Friday, August 21, 2009

Oil Price vs. Reserves

Reuters details on the reason for Wednesday's jump in oil:

U.S. stocks rebounded and oil closed above $72 a barrel on Wednesday after data suggested a recovery in U.S. oil demand, a surprise for investors who earlier were fretting over a sharp slide in Chinese equities.

A U.S. government inventory report showed a huge drop in crude supplies last week, boosting oil futures by more than $3 a barrel and lifting Wall Street sentiment that had turned dour after a 4.3 percent a drop in the Shanghai Composite Index .SSEC.

But oil reversed early losses after the U.S. Energy Information Administration (EIA) said crude stocks fell by 8.4 million barrels last week, confounding analysts' expectations for a rise of 1.3 million barrels.

"I think these (demand) changes are reflective of an improving economy, but one must be cautious because these changes are versus year-ago weak numbers," said API chief economist John Felmy.
Now, a little perspective. A large decline? Yes. But reserves are still up dramatically year over year.

The relevance? The relationship between the change in these reserves (shown inversely below) and the price has been rather strong going back 4+ years. That is until the global financial markets began their rebound in March.

But where is all that demand coming from? Back to Reuters:
The decline in crude stocks was caused by rising production in refineries but also by a sharp drop in oil imports, with traders holding more inventories in tankers offshore as they await higher prices.
So is it increased end user-demand (which combined with a weak dollar makes a great story as to why oil could/should rise) OR is it just a technical reaction to traders hoarding oil? The answer to that question goes a long way in determining the future directoin of oil.

Source: EIA


  1. Jake,

    So is it increased end user-demand......OR is it just a technical reaction to traders hoarding oil?

    It's hard for me to believe it's end demand. People are tapped out.

    When it comes to assets (oil & commodities are now Main St. asset classes via ETFs), rising prices create speculative demand. And senseless central bank money creation fuels the speculative demand.

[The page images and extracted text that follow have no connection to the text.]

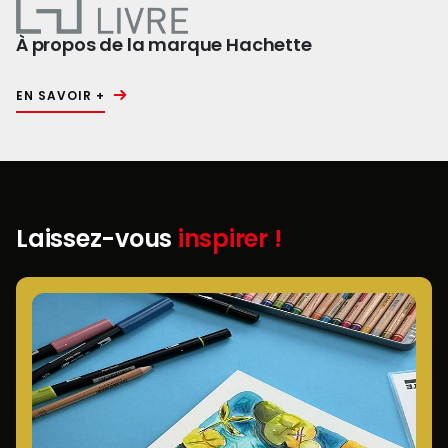
À propos de la marque Hachette
EN SAVOIR +
Laissez-vous
inspirer !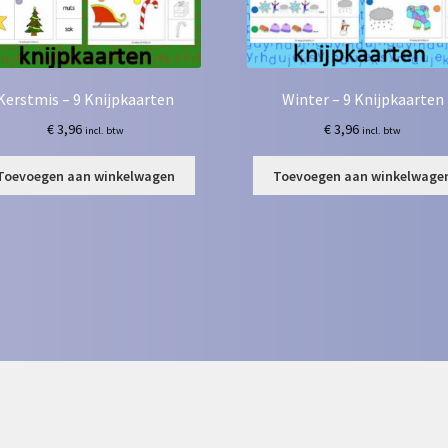
Kerstmis – 9 Knijpkaarten
Winter – 9 Knijpkaarten
€
3,96
€
3,96
incl. btw
incl. btw
Toevoegen aan winkelwagen
Toevoegen aan winkelwage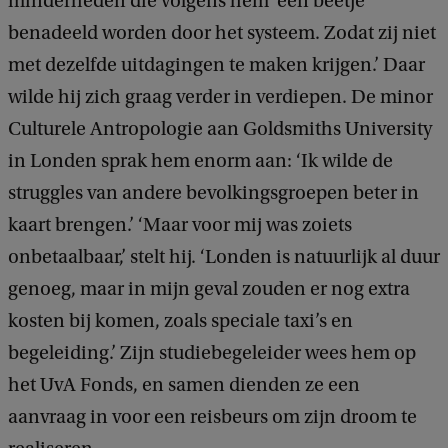
minderheden die volgens hem ‘een beetje
benadeeld worden door het systeem. Zodat zij niet
met dezelfde uitdagingen te maken krijgen.’ Daar
wilde hij zich graag verder in verdiepen. De minor
Culturele Antropologie aan Goldsmiths University
in Londen sprak hem enorm aan: ‘Ik wilde de
struggles van andere bevolkingsgroepen beter in
kaart brengen.’ ‘Maar voor mij was zoiets
onbetaalbaar,’ stelt hij. ‘Londen is natuurlijk al duur
genoeg, maar in mijn geval zouden er nog extra
kosten bij komen, zoals speciale taxi’s en
begeleiding.’ Zijn studiebegeleider wees hem op
het UvA Fonds, en samen dienden ze een
aanvraag in voor een reisbeurs om zijn droom te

    In the exponential credit growth eCONomy, final/true end demand is a joke. Take housing. During the housing bubble we built millions and millions of homes for which there was no end demand. How do I know? Simple - the number of unoccupied units soared to just under 20 million (15% of the housing stock)! It was all speculation (and greed). But NO one could see it coming.

    Be it inflation, deflation or both, I'm quite certain Bernanke's casino eCONomy will make the majortiy poorer.

  2. Izabella Kaminska at FT Alphaville is one of my fave bloggers on energy. Here's a relevant post from yesterday.

    Izzy quotes Edward L. Morse to the effect that OPEC spare capacity was the key factor in last year's price explosion (a line The Economist also took if I recall correctly). Morse also believes newly discovered reserves will keep a lid on prices. (Morse's article is behind a pay wall at Foreign Affairs.)

    mab, if you want to understand how financial markets are interacting with energy prices you really should be keeping up with Izzy but it's daunting, highly technical stuff for the most part though the above post is not.

    Also mab, you may want to consider how much money was destroyed in the collapse of asset prices and the shadow banking system, and compare that to the relatively small quantities involved in "senseless central bank money creation" as you put it. Check the following post for a start.

  3. Just came across this: "High prices now are becoming the justification of high prices." That's oil analyst Stephen Schork, on Bloomberg TV & radio this morning. The discussion focuses on how financial markets are interacting with commodities lately, and Schork uses some entertainingly blunt language. Tom Keene gives a shout to the Morse article Izzy picked up on.

    The podcast should be up later today. Here's a link for the video.

  4. I have absolutely no idea where oil is going. If anything the oil market is all over the place. 140 to 30 back to 70. Some famous tech analyst is now predicting oil at 10$ lol.
    All I can do is refer to asset allocation 101. When the economy is in the doldrums buy cyclicals and sell commodities!